:: EXERCISE ::
Write out again, exactly as they stand, the line that includes "Baca berita lainnya di" and all remaining lines of the entries.

Data entries:
──────────
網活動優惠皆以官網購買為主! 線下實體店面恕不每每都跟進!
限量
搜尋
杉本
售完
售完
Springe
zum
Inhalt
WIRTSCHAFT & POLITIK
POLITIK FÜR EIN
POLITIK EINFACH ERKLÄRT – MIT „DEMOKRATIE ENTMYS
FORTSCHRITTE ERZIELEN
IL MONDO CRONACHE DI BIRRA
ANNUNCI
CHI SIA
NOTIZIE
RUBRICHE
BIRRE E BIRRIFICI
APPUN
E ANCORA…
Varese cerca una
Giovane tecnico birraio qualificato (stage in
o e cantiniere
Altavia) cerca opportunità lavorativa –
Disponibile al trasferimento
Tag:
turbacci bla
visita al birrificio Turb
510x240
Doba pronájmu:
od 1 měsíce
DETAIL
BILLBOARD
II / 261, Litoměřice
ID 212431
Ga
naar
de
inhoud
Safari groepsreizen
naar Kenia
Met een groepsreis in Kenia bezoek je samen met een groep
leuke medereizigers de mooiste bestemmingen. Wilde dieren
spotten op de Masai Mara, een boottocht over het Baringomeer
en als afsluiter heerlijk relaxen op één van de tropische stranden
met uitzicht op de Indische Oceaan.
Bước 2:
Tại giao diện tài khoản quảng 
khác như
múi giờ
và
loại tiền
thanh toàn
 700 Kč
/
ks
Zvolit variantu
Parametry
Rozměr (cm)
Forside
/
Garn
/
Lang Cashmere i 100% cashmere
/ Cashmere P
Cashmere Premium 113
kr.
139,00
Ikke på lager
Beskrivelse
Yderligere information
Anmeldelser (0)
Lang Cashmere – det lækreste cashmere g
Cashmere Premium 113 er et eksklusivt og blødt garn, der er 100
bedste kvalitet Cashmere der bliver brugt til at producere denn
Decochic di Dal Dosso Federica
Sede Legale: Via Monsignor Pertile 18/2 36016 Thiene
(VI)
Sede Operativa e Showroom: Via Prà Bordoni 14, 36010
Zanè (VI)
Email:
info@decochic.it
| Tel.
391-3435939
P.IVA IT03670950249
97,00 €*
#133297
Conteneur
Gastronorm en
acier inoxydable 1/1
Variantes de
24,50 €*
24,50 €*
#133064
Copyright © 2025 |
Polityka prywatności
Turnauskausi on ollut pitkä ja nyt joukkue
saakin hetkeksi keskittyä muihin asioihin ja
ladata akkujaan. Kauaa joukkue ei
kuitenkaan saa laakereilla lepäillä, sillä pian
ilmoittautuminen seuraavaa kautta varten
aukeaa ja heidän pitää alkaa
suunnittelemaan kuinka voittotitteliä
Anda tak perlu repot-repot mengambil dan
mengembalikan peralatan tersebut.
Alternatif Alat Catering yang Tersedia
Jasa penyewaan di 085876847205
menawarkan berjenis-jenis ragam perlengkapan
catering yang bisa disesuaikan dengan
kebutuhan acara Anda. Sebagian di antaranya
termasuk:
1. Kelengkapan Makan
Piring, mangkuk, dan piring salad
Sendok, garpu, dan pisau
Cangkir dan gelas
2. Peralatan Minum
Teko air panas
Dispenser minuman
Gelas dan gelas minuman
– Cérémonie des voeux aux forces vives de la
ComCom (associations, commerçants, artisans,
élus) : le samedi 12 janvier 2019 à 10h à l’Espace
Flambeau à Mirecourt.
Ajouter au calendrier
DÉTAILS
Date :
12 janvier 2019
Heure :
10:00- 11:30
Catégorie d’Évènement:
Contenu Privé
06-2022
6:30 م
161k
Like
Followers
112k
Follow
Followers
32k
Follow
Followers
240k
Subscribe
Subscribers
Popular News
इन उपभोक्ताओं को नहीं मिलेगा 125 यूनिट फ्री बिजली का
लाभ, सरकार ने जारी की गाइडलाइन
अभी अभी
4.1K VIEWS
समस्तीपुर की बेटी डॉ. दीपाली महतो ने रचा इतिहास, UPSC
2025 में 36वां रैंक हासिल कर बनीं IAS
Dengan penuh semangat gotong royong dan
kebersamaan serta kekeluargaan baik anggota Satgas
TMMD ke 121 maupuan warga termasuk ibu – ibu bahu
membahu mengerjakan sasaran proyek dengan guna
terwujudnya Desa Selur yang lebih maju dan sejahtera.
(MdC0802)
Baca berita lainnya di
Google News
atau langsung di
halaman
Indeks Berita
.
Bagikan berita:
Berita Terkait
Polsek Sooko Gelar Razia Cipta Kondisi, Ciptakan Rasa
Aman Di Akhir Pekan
──────────
:: ANSWER TO THE PROBLEM ::
Baca berita lainnya di
Google News
atau langsung di
halaman
Indeks Berita
.
Bagikan berita:
Berita Terkait
Polsek Sooko Gelar Razia Cipta Kondisi, Ciptakan Rasa
Aman Di Akhir Pekan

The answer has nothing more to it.